I don't know why the CI doesn't pass on my end it does. Even the solidbench the one which is the one failing.

The failure looks unrelated to your PR.

rubensworks commented 3 months ago

Another thought I have that would simplify this PR: Instead of writing to file, we could just write to the logger (e.g. at TRACE level). An external script could then be used to filter the log messages related to the link queue. This would make this PR work in the browser as well.

RubenEschauzier commented 3 months ago

Looks pretty good, it is a much more refined version of what I used for the link queue analysis paper. I'm unsure if it has much to do with prioritization, as (as far as I can tell) it is mainly for analyzing query execution in hindsight.

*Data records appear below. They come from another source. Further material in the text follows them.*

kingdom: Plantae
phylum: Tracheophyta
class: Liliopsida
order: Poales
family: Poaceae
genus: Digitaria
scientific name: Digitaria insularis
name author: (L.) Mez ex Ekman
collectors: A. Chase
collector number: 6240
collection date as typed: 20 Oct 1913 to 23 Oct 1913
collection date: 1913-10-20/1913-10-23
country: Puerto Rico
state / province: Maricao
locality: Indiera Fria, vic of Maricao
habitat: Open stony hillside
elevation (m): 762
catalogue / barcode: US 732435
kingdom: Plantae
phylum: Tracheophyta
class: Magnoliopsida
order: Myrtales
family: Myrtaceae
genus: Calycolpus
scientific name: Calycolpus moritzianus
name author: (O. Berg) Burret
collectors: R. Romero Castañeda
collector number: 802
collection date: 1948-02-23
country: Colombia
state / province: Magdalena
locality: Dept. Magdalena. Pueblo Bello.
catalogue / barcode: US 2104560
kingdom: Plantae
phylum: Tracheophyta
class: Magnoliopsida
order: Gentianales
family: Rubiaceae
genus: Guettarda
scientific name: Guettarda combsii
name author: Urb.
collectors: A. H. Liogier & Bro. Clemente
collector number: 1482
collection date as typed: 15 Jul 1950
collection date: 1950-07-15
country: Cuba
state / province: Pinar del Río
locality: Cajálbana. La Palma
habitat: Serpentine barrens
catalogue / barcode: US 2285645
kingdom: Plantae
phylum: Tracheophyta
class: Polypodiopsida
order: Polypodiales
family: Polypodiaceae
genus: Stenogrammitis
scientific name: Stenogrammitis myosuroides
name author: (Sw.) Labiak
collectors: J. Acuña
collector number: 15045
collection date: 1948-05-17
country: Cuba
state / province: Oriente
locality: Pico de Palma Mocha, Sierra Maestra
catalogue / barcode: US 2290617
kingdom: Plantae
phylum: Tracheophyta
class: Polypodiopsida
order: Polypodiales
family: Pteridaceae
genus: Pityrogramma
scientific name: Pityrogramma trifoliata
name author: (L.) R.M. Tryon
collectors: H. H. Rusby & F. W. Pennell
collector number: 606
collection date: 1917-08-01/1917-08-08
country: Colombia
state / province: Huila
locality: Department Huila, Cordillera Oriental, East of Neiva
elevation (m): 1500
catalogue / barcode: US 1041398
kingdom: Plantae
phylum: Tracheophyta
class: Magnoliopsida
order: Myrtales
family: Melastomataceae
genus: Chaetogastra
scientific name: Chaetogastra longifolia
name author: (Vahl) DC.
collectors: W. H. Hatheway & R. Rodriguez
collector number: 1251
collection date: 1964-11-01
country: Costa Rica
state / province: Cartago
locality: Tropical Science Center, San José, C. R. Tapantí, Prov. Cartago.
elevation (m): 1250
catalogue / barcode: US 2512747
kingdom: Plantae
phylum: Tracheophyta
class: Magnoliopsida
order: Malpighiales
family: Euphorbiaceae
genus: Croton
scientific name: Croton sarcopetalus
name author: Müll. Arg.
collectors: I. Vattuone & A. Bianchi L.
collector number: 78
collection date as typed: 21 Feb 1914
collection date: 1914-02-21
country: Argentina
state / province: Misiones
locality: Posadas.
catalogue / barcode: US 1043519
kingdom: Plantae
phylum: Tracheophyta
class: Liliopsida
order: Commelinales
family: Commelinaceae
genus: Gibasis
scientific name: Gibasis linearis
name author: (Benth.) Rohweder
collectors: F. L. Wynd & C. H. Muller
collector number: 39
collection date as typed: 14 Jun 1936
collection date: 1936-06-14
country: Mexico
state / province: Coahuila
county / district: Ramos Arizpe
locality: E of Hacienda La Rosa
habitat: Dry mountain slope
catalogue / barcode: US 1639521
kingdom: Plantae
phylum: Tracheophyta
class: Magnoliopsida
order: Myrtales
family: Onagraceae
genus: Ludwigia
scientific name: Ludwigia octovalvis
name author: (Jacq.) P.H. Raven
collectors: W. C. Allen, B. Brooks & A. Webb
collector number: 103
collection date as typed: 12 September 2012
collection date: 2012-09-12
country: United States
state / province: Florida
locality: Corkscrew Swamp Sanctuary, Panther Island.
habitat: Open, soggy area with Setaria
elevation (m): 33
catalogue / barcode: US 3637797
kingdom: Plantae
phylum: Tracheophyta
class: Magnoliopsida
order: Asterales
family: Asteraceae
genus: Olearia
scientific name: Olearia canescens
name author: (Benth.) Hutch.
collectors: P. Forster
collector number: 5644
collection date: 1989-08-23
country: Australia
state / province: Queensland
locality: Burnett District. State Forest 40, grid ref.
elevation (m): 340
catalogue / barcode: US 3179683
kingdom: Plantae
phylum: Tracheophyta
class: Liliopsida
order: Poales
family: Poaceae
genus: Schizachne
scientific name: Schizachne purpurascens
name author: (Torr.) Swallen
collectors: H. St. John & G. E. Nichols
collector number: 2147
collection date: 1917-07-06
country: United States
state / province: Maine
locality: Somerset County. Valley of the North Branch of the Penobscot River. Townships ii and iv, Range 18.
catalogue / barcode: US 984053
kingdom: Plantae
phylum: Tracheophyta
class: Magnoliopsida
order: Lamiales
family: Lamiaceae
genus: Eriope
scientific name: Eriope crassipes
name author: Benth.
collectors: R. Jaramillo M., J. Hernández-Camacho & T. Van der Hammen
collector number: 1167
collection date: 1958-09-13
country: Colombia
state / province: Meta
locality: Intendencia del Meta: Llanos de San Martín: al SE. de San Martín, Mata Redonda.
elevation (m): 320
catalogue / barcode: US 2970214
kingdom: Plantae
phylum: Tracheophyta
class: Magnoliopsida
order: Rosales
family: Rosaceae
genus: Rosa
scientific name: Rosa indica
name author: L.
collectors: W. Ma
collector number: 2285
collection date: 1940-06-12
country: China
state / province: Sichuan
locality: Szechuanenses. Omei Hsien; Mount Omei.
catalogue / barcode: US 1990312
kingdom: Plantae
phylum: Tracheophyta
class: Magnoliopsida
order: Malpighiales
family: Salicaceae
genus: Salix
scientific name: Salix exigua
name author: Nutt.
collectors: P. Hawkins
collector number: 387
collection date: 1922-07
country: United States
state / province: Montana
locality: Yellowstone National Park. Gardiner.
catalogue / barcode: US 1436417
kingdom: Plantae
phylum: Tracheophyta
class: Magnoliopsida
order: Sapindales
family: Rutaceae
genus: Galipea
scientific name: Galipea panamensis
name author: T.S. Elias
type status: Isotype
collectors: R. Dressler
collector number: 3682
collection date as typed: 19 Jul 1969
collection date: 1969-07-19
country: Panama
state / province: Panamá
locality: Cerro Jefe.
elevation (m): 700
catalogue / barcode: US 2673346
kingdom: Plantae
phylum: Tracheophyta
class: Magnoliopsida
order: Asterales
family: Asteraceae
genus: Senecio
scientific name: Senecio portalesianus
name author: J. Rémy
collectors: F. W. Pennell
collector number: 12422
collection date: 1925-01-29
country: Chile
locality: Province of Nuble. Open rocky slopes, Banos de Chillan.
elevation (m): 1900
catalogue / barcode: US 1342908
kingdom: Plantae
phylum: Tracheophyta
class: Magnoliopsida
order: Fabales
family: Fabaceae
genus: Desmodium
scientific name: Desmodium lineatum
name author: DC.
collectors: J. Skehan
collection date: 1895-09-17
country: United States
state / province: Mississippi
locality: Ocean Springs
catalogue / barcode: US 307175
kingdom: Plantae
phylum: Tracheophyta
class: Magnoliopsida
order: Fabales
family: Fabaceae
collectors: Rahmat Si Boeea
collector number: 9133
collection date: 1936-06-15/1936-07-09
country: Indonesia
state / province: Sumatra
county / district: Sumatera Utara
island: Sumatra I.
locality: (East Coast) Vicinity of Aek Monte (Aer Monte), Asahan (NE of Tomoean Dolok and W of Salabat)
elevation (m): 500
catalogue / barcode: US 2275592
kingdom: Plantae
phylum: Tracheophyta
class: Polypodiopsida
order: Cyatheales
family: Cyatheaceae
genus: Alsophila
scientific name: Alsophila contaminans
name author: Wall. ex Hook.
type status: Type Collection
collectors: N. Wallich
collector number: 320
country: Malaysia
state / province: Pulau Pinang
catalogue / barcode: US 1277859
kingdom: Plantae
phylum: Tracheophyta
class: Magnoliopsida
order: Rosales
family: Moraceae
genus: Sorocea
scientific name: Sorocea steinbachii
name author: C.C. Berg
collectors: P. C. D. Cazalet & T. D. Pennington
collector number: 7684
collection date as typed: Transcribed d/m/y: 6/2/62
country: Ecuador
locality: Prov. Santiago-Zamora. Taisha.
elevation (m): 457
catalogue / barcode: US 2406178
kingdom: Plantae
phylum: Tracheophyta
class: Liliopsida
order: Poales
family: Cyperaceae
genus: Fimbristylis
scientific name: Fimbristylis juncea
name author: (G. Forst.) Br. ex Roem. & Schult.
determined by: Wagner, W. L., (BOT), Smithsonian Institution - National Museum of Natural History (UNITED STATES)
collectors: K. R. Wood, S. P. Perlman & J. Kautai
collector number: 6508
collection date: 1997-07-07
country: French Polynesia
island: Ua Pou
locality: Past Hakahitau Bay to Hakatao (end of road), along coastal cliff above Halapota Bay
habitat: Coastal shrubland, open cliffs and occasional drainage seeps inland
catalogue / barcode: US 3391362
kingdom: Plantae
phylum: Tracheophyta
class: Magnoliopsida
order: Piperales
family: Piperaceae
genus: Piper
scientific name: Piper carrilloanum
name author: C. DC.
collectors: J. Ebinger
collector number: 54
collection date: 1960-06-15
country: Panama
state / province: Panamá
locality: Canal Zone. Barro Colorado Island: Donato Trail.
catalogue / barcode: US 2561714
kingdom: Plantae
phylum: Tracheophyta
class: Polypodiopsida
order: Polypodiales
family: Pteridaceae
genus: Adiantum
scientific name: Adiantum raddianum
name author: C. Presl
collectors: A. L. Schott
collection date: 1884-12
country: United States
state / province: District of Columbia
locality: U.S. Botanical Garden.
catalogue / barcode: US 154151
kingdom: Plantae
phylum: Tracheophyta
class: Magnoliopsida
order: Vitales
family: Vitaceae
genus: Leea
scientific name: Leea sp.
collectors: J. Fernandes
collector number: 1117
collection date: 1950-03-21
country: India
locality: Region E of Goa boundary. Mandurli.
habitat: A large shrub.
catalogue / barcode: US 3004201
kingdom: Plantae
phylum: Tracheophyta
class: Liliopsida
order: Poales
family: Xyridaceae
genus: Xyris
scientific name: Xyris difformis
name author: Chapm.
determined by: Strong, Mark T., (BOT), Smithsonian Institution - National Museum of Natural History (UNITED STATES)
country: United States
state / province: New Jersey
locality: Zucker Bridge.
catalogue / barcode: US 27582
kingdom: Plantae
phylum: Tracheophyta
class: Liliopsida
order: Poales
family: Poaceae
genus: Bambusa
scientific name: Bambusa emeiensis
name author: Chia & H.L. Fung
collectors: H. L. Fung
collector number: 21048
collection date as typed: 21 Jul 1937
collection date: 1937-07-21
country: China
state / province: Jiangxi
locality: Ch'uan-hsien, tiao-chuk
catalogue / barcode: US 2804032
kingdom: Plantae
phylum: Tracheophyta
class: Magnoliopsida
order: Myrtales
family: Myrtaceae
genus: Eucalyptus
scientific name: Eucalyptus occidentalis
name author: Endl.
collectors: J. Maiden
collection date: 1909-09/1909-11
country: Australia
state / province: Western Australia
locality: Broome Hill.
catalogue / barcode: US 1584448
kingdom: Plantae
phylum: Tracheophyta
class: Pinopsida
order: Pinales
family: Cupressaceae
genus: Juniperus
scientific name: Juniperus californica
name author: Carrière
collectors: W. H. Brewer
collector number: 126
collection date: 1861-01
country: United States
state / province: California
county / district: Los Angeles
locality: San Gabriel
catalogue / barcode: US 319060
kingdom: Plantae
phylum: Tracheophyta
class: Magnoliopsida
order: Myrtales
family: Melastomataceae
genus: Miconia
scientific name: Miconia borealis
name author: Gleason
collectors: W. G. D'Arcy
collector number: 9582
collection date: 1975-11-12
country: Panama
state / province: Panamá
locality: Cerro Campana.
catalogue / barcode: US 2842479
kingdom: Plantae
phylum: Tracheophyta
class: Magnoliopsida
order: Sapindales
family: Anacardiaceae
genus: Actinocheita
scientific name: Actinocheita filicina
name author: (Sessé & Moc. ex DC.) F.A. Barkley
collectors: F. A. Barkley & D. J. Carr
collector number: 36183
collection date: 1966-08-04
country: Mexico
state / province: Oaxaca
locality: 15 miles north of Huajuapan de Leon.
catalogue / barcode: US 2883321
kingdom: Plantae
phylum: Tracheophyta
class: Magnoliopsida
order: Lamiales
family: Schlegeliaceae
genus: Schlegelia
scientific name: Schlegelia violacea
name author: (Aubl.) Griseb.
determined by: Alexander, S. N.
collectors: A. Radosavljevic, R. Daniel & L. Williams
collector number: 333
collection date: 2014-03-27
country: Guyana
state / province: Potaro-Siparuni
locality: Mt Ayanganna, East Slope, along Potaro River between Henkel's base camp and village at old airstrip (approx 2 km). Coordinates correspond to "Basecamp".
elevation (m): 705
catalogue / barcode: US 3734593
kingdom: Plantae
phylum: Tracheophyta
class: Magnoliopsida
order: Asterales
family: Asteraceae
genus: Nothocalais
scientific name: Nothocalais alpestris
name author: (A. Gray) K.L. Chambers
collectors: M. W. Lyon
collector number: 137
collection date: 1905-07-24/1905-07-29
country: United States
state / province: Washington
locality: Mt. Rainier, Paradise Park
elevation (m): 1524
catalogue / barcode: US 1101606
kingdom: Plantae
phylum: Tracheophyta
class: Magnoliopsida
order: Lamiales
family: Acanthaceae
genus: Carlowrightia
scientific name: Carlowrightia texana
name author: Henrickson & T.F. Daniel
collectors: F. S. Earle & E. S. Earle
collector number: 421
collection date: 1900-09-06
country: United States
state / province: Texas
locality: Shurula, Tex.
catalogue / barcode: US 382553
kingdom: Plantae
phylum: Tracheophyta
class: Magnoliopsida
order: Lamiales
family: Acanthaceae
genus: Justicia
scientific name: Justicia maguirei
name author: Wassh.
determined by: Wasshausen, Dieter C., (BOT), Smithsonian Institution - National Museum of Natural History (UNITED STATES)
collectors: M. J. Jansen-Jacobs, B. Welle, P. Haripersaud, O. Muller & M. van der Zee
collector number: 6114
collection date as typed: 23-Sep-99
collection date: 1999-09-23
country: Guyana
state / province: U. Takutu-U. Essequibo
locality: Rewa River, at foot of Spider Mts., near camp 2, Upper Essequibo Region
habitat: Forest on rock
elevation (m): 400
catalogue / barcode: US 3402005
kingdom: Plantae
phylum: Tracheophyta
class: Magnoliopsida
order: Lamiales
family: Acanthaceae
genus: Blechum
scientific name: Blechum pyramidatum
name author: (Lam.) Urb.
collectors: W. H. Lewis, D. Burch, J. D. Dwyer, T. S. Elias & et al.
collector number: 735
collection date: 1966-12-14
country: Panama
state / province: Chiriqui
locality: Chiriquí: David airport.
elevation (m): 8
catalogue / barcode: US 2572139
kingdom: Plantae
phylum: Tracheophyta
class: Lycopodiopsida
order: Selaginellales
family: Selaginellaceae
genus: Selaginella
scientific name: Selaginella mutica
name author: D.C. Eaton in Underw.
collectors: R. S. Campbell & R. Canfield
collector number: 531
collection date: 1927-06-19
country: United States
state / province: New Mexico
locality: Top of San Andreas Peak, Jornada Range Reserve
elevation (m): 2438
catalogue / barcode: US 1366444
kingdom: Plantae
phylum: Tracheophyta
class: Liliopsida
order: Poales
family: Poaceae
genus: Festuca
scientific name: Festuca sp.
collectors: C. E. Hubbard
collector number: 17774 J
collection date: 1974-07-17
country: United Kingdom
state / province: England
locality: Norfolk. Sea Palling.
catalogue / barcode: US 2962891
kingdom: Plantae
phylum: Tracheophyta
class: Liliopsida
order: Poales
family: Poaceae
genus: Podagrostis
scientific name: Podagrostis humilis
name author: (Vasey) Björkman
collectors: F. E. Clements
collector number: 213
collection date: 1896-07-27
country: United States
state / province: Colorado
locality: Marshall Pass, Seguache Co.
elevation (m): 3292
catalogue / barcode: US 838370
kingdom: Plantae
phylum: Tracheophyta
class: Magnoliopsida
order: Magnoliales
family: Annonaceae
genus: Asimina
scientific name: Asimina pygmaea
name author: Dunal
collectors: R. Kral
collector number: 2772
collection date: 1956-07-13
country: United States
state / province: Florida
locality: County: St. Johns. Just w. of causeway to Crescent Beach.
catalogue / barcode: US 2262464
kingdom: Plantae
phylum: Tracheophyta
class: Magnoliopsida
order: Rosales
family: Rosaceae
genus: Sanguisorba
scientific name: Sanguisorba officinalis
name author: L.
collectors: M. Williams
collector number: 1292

constraintAutomaton commented 3 months ago

Looks pretty good, it is a much more refined version of what I used for the link queue analysis paper. I'm unsure if it has much to do with prioritization, as (as far as I can tell) it is mainly for analyzing query execution in hindsight.

I think it is the part about the labeling of the links with the reachability criteria. At least for my work I plan to use those label to prioritize some links.

constraintAutomaton commented 3 months ago

Another thought I have that would simplify this PR: Instead of writing to file, we could just write to the logger (e.g. at TRACE level). An external script could then be used to filter the log messages related to the link queue. This would make this PR work in the browser as well.

Yes, I think it is much better! I will be also able to provide the information in a streaming manner (instead of dumping it all at every step, but I think I will provide the option to do so). I will make another repo to parse this information has a file because it make it easy for my own investigation and debugging.